И тут, как было, наверное, уже тысячу раз, Томас представил себе маму. Как она мирно спит в постели, и лунный свет просачивается через не задернутые до конца шторы. Спит она в той же комнате, что некогда служила спальней для ее родителей. Там, где умирал ее отец, не сводя глаз с портрета жены на стене. Там, где Томас и сам часто спал, под боком у мамы, чувствуя себя уютно и в безопасности, когда на побережье Суффолка разыгрывался очередной сильный шторм. Жизнь, любовь, смерть, через все это довелось пройти нескольким поколеньям Сэквиллей, пока в их доме не появилась Грета.

В ту комнату вряд ли кто заглядывал со дня смерти мамы. Сэр Питер не приезжал ни разу, разве что Джейн Мартин заходила раз в неделю смахнуть пыль, но надолго там не задерживалась. Она до сих пор никак не могла решиться заняться распределением гардероба леди Энн. Платья все еще висели в шкафах, как и до смерти их владелицы, точно ничего не случилось.

Томас тоже держал дистанцию. С самого начала он твердо вознамерился остаться жить в доме «Четырех ветров». Ведь он был маминым наследником. И уехать — означало бы предать. Он решил почтить память умершей, оставшись в этом доме, но досталось это решение немалой ценой. Все вокруг, куда бы он ни направился, напоминало о ней. Он старался избегать резной лестницы в холле, старался не заходить в мамину спальню, однако часто оказывался на пороге собственной спальни, где стоял и смотрел на закрытую дверь в коридоре и горестно вспоминал свой провал.
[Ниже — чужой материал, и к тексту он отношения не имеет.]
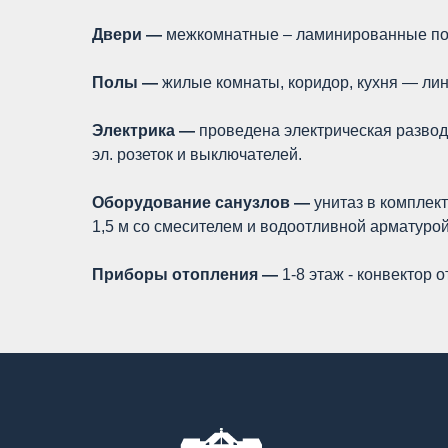
Двери —
межкомнатные – ламинированные пол
Полы —
жилые комнаты, коридор, кухня — лин
Электрика —
проведена электрическая развод
эл. розеток и выключателей.
Оборудование санузлов —
унитаз в комплек
1,5 м со смесителем и водоотливной арматурой
Приборы отопления —
1-8 этаж - конвектор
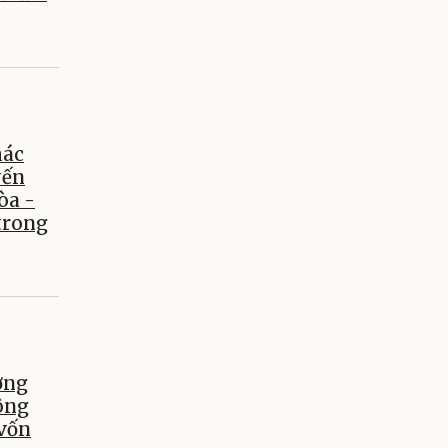
hác
yến
òa -
trong
ơng
ông
 vốn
Он снова и снова вспоминал все детали. И постоянно корил себя за ту или иную промашку. Пришлось очень долго будить ее, трясти за плечо, а времени было в обрез. Он слышал, как ходят внизу мужчины. Если б он действовал быстрее и решительней, заставил бы ее идти впереди, тогда мама успела бы спрятаться в тайнике, и мужчина со шрамом ее бы никогда не заметил, никогда бы не выстрелил в нее, никогда бы не забрал у него маму. А вместо этого ее закопали в черную сырую яму в церковном дворе Флайта.

Внезапно Томаса затошнило. Ноги подогнулись в коленях, такую слабость он ощутил в этот миг. Едва хватило сил добраться до ванной. Там он упал на колени, и его начало выворачивать наизнанку, так он и стоял, обхватив руками холодный фаянсовый бачок. Рвало бесконечно, до тех пор, пока уже нечем было рвать.

Вернувшись в спальню, Томас старался думать о чем-нибудь хорошем. Но проблема заключалась в том, что прошлое, проведенное с мамой, и ее смерть разрушили все приятные воспоминания. Нет, это просто невыносимо. Он снова выглянул в окно и попытался вспомнить, чем занимался когда-то на этой лужайке.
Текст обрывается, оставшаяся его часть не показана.